Mexico Thumps U.S. to Win Gold Cup
By JERÉ LONGMAN / The New York Times
EAST RUTHERFORD, N.J. — It may have fielded a mostly B-list roster, but Mexico unleashed an A-list celebration Sunday after defeating the United States on the road for the first time in a decade to win the Gold Cup with a dominating 5-0 victory.
Although the second-tier American team was humiliated before a pro-Mexico crowd of 79,156 — apparently the largest soccer crowd at Giants Stadium — the outcome is likely to have little effect on the Aug. 12 World Cup qualifying match between the two countries at Azteca Stadium in Mexico City.
“You can’t carry history with you,” Javier Aguirre, Mexico’s coach, said. “Aug. 12 is a completely different game.”
Both teams, the United States in particular, are expected to significantly alter their lineups for the qualifying match. But that mattered little Sunday. After struggling to defeat the Americans anywhere but Azteca, with its 7,200-foot altitude, Mexico desperately needed the cathartic victory it experienced in the Gold Cup final.
This was Mexico’s first win against the United States outside Mexico City since March 13, 1999. Since then, Mexico had experienced nine defeats and two ties against the Americans away from home, including a 2-0 loss in the 2002 World Cup in South Korea.

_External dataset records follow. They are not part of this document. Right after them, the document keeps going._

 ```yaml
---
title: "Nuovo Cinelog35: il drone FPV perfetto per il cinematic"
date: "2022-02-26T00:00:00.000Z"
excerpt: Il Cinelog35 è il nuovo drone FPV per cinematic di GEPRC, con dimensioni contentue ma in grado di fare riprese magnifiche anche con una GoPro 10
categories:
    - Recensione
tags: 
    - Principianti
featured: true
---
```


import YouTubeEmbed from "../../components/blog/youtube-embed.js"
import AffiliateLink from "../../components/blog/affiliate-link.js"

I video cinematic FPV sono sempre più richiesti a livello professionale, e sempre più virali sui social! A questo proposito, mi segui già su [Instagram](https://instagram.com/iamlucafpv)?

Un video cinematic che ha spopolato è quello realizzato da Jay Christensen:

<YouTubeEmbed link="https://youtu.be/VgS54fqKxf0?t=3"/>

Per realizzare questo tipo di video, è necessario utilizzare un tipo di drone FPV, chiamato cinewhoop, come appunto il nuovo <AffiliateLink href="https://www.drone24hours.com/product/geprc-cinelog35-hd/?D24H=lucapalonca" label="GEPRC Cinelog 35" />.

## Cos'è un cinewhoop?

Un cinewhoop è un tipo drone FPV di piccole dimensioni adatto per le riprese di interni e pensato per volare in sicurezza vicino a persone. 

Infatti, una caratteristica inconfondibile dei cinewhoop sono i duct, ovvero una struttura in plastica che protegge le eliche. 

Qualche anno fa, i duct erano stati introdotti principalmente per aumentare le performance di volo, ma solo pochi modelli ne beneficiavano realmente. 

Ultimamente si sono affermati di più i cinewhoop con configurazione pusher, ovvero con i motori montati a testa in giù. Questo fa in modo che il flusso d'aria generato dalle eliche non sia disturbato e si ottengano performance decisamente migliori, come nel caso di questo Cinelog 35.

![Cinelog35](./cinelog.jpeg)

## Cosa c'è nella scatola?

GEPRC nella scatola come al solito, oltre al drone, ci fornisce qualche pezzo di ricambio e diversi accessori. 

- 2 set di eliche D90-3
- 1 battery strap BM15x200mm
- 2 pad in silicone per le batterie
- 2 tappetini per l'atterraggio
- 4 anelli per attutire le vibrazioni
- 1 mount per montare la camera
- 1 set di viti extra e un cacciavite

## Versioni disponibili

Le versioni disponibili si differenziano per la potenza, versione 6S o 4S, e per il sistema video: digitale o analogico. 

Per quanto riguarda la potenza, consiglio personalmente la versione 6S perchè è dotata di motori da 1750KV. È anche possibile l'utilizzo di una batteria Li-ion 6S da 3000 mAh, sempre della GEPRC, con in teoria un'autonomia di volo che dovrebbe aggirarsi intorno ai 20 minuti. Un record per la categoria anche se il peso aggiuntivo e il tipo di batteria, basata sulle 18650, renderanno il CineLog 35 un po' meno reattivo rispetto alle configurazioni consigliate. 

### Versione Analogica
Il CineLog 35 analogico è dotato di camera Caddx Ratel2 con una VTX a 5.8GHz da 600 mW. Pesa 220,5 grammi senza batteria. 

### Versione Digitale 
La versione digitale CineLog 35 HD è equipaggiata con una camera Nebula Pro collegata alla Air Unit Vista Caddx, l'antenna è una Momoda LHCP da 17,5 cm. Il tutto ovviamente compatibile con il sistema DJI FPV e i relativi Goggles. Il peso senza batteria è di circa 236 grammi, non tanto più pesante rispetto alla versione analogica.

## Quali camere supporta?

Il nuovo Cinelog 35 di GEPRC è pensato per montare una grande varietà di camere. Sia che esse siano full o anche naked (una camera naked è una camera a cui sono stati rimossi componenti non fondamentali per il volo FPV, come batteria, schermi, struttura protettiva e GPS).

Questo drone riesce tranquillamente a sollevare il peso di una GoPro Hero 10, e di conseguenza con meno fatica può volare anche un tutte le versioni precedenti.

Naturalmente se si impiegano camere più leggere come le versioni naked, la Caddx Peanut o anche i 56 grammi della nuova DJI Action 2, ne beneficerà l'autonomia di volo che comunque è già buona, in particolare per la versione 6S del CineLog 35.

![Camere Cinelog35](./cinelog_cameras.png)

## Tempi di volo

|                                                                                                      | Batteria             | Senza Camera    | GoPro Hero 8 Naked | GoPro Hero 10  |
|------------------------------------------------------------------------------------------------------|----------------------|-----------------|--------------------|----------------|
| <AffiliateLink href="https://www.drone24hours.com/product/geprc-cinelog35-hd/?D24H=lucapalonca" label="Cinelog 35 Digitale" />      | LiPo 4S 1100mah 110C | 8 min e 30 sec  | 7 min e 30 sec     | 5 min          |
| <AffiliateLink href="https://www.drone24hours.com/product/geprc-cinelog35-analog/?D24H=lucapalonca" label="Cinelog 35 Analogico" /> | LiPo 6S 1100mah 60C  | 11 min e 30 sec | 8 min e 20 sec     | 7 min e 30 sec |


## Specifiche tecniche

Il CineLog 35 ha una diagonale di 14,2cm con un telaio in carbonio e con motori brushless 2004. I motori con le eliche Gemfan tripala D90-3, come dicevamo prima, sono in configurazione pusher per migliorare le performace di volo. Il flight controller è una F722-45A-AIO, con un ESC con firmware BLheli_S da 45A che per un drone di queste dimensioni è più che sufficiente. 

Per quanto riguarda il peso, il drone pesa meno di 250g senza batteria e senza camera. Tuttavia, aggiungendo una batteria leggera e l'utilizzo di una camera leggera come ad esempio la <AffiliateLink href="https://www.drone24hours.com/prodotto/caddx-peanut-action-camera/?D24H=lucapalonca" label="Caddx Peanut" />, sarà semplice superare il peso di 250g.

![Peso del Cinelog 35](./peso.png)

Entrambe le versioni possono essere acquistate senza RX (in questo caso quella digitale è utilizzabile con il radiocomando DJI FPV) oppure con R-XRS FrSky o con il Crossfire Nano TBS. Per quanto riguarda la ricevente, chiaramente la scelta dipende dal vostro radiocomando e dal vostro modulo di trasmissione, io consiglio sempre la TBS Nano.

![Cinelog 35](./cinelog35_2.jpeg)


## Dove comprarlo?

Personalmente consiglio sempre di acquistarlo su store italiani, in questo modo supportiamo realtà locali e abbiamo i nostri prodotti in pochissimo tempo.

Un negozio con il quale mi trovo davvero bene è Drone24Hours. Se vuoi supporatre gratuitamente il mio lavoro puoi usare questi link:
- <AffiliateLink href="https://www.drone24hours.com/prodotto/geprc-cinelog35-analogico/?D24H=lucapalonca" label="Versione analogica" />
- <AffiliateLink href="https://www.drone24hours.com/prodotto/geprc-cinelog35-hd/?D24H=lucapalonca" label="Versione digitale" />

Sunday, all of Mexico’s goals came during a furiously counterattacking second half. The first four were delivered or facilitated by a pair of 20-year-old forwards, Giovani dos Santos and Carlos Vela. They have struggled to get regular playing time with their British club teams — dos Santos with Tottenham and Vela with Arsenal — but both were too fast and creative for the Americans, who wilted in the heat.
So after failing to qualify for the 2008 Beijing Olympics and placing its qualification for the 2010 World Cup in jeopardy, Mexico rebounded Sunday to reclaim the championship of the North American, Central American and Caribbean region.
The win in Mexico’s national sport also brought some temporary good news to a country struggling with a cratered economy, a swine flu epidemic and murderous drug wars. For Mexico’s coach and players, who have come under enormous pressure from fans and the news media for their fumbling performances during World Cup qualification, Sunday’s victory will buy some good will, at least until Aug. 12.
“It gives us a lot of confidence,” dos Santos said. “This win was a huge step forward. We’ve been working very hard despite a lot of criticism. We showed pride and a lot of heart today. Fans, like the media, will now believe in the national team.”
The United States played Sunday without Landon Donovan, Tim Howard and virtually every other regular player. Still, the defeat was embarrassing and gave the American reserves a harsh lesson about their international standing. The United States had not lost by 5-0 since a defeat to England in 1985 and had not surrendered five goals since a 5-1 defeat to the former Czechoslovakia in the 1990 World Cup.
In a dull first half, neither team managed a shot on goal. But Vela came on to open the second half, and the game changed almost immediately, as Mexico began to show more speed and urgency. In the 56th minute, Vela played a pass into the penalty area to dos Santos, who was yanked down by defender Jay Heaps.
Mexico was awarded a penalty kick, and the captain Gerardo Torrado confidently placed the ball into the upper-right portion of the net for a 1-0 lead. The score quickly snowballed as the Americans regularly gave the ball away and their defense was stretched.
In the 62nd minute, a rebound shot by dos Santos made it 2-0. On a counterattack in the 67th minute, dos Santos passed to Vela, who chipped a shot over the charging American goalkeeper Troy Perkins. The score began to roll up like prices on a gas pump.
“Look at anybody in the United States and this loss has to anger you,” the American forward Brian Ching said.
Now comes the rematch. The United States is 0-22-1 in Mexico. But never has Mexico appeared so vulnerable at Azteca, where it has lost only one World Cup qualifier — to Costa Rica in 2001.
With half of the final round of World Cup qualifying remaining, Mexico sits in fourth place in the region; the Americans are second. The first three teams automatically qualify for next year’s World Cup in South Africa, and the fourth team enters a playoff against the fifth-place team from South America. A loss to the United States in August could be as crippling as Sunday’s victory was uplifting.
“Pressure exists today, and it will always exist,” Aguirre said. “Tonight I will sleep well. Tomorrow, the pressure begins again.”